Task material:
_ _ _ _ _
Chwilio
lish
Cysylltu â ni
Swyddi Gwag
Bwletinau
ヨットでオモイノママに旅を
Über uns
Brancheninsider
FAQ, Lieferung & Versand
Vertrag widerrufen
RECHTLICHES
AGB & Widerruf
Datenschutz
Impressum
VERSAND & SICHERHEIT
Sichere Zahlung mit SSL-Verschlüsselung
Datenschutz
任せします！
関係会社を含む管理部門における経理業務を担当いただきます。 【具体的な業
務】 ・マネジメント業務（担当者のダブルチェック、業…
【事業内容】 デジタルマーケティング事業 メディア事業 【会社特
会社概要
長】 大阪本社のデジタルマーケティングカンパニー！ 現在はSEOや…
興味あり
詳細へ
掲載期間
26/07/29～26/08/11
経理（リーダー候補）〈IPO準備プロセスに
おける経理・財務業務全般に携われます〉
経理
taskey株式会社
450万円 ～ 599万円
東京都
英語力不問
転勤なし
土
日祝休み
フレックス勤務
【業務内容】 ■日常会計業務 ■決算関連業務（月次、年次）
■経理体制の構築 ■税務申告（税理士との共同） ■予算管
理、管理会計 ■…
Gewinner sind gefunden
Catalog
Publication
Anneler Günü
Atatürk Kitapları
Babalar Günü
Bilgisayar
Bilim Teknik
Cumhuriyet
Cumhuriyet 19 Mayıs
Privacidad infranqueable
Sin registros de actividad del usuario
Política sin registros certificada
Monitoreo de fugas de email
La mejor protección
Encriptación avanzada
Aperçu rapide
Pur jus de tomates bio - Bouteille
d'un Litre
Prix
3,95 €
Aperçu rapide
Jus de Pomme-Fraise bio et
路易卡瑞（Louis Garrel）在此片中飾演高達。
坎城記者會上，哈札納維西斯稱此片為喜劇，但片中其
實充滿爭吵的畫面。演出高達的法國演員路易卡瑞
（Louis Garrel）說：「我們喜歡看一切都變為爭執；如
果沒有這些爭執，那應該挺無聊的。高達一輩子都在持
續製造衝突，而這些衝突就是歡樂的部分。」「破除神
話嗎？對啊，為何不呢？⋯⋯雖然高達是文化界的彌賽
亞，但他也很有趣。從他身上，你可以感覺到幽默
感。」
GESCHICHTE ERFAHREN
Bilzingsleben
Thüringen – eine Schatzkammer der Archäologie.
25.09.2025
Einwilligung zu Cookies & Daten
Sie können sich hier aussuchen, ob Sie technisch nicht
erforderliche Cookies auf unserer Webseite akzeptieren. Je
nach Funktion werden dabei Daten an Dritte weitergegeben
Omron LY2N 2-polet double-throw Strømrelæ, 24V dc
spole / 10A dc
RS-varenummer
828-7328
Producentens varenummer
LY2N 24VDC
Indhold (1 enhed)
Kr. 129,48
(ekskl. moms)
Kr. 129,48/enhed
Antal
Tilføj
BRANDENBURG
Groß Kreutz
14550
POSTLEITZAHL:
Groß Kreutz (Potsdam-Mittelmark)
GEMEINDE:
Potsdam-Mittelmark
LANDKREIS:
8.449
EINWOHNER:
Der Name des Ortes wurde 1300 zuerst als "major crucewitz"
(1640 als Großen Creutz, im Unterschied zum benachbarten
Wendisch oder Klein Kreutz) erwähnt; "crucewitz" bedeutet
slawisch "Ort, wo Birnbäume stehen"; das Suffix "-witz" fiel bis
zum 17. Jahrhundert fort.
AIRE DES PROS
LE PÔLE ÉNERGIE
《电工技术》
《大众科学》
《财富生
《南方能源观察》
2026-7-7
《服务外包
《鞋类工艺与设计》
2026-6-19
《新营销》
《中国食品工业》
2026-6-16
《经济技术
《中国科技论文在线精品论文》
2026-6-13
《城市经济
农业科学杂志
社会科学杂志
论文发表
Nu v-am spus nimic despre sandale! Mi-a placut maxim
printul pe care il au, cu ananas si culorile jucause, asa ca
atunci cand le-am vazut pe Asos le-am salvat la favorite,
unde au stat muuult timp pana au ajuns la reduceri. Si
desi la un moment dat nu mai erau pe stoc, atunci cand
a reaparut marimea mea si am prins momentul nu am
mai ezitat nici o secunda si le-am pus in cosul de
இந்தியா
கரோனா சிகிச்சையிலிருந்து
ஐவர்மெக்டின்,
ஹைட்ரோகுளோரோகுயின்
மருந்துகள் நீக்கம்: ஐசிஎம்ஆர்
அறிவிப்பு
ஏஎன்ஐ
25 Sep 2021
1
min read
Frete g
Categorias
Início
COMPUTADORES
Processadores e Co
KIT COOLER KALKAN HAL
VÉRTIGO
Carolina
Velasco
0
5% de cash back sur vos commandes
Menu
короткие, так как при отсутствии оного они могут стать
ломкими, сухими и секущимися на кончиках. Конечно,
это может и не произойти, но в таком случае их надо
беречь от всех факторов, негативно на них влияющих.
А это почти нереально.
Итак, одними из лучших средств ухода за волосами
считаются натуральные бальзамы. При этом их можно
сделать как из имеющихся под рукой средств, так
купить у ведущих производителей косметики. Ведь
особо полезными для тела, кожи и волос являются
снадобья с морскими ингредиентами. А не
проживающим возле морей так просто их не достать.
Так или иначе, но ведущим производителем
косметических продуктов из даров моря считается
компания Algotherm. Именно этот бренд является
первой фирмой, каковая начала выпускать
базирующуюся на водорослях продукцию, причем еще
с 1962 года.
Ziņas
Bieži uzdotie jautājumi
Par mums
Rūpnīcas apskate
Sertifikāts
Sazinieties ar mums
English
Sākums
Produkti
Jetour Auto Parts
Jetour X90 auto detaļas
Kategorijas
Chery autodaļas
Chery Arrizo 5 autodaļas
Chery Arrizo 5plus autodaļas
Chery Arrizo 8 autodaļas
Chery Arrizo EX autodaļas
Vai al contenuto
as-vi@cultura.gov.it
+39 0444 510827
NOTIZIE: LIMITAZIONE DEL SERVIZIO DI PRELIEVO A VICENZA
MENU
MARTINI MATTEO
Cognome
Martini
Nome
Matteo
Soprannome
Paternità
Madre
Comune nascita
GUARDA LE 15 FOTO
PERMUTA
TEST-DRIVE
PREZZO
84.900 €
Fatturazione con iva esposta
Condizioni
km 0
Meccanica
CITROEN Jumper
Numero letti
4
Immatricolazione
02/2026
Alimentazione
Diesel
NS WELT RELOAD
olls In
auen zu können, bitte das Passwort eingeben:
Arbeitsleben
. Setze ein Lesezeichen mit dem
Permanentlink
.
_ _ _ _ _
Directions for this task:
Filter the data, keeping only the lines that contain "registros".

Solution to this exercise:
Sin registros de actividad del usuario
Política sin registros certificada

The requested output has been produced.